2. Joaquim de Carvalho não foi, portanto, apenas um grande mestre universitário, mas também um mestre de patriotismo, que não é de maneira nenhuma incompatível com o universalismo humanista. Como cidadão, preconizou sempre a mais larga tolerância, o respeito pelas opiniões alheias, na certeza de que todas as antíteses ideológicas são suscetíveis de composição, através da discussão civilizada e da controvérsia não inamistosa. O seu anticlericalismo significava tão-somente uma atitude de coerência exemplar com a sua visão de um poder civil independente de jurisdições eclesiásticas, e de uma jurisdição eclesial não constrangida nem ilaqueada por compromissos de ordem política. Racionalista de velha estirpe, não escondia a sua simpatia intelectual pelos grandes pensadores da liberdade de espírito, tais como Espinosa, Galileu, Francisco Sanches, Newton, Locke, Leibniz; e consequentemente pelos seus discípulos portugueses que terçaram armas num plano menos especulativo, mais concreto, do reformismo pedagógico e institucional, tais Verney e Ribeiro Sanches.

No plano da investigação científica, da pesquisa teorética e da história do pensamento e da cultura, Joaquim de Carvalho não escondeu igualmente as suas preferências intelectuais. Estas identificam-se, às vezes, com autores que tiveram uma influência fundamental na marcha do pensamento reformista, como os que acabamos de mencionar, mas nem sempre. Haja em vista os autores escolhidos (para a Biblioteca Filosófica que dirigiu), a partir de Platão, cujo Fédon admiravelmente prefaciou. Os seus primeiros trabalhos dão já uma indicação muito concreta a tal respeito: António de Gouveia, Francisco Suárez, Leão Hebreu. Embora destes três pensadores só o primeiro seja português, o segundo foi professor da Universidade de Coimbra e o terceiro, ainda que pertencendo à história da cultura italiana, nasceu em Lisboa. Joaquim de Carvalho concebeu já em 1916 o projeto de erguer uma vasta história do pensamento filosófico em Portugal, à luz das suas implicações e explicações europeias. O seu plano era o de compor, num amplo quadro sistemático (respeitando rigorosamente as categorias do processo histórico), o fresco do pensamento especulativo, tal como ele foi, através dos séculos, evoluindo em Portugal ou, fora de Portugal, definido pelos pensadores portugueses que viveram no estrangeiro: António de Gouveia, Francisco Sanches, Ribeiro Sanches, Verney e tantos outros. Perguntar-se-á se conseguiu, de facto, fazê-lo. É óbvio que o não conseguiu. As suas importantes contribuições bibliográficas, dispersas em numerosíssimos ensaios, artigos, recensões, são, todavia, uma achega de valor inestimável para que um dia investigadores competentes possam realizar, em trabalho de grupo, o que não pôde um homem só, mesmo tão extraordinário como Joaquim de Carvalho.
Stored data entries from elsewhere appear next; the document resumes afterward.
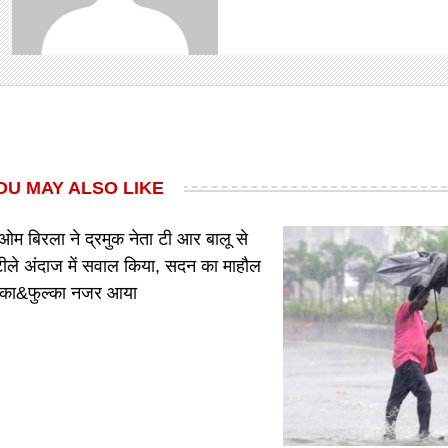
OU MAY ALSO LIKE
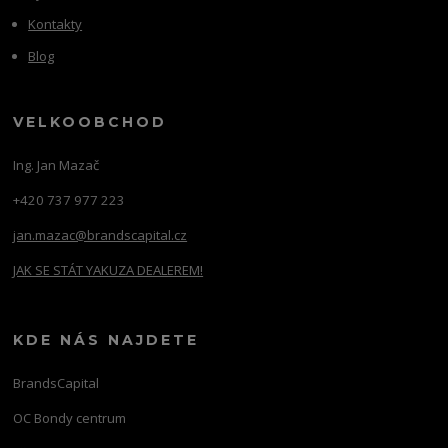
Kontakty
Blog
VELKOOBCHOD
Ing. Jan Mazač
+420 737 977 223
jan.mazac@brandscapital.cz
JAK SE STÁT YAKUZA DEALEREM!
KDE NÁS NAJDETE
BrandsCapital
OC Bondy centrum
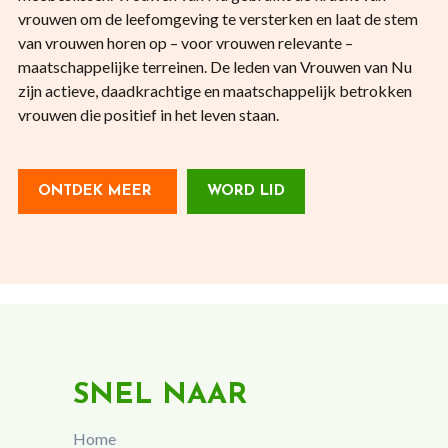
vrouwen om de leefomgeving te versterken en laat de stem
van vrouwen horen op – voor vrouwen relevante –
maatschappelijke terreinen. De leden van Vrouwen van Nu
zijn actieve, daadkrachtige en maatschappelijk betrokken
vrouwen die positief in het leven staan.
ONTDEK MEER
WORD LID
SNEL NAAR
Home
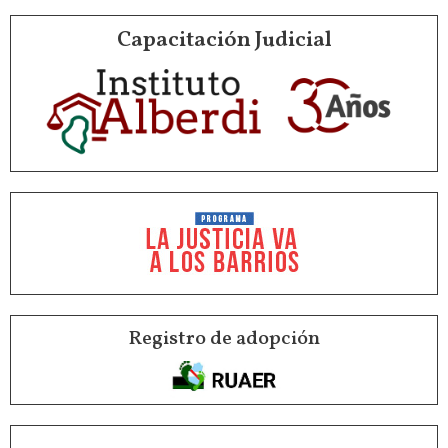
Capacitación Judicial
Registro de adopción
Apesar de um silêncio imerecido ter pesado sobre os seus livros e sobre o seu nome, ele foi o maior historiador da cultura portuguesa no presente século. Pela sua excecional preparação filosófica, estava predestinado a sê-lo. Pela base jurídica da sua formação universitária, pôde compreender, como poucos historiadores, a evolução das instituições portugueses, sobre as quais escreveu estudos primorosos de exatidão e solidez invulgares. Pela sua intimidade com os humanistas do século XVI, deixou-nos contributos valiosos para que um dia um historiador competente possa escrever uma história crítica, metódica, do Humanismo em Portugal. Não obstante todos estes créditos de significação ímpar, o nome de Joaquim de Carvalho passou ao limbo dos estudiosos ignorados. Tratar-se-á do esquecimento que geralmente ocorre, mesmo no caso de figuras gigantescas da história intelectual, nas três ou quatro décadas que se seguem à sua morte? Como quer que seja, Joaquim de Carvalho não merecia este esquecimento. O seu prestígio fora de Portugal, em países como a Itália, a França, a Espanha, os Estados Unidos e outros, foi incomparável, em relação a todos ou quase todos os intelectuais portugueses. Jacques Chevalier considerou-o como «un homme d'une parfaite droiture et un grand penseur». Américo Castro escreveu a seu respeito: «poseía un espíritu alto, noble y liberal: además era un Sabio que tenia conciencia del sentido de su saber».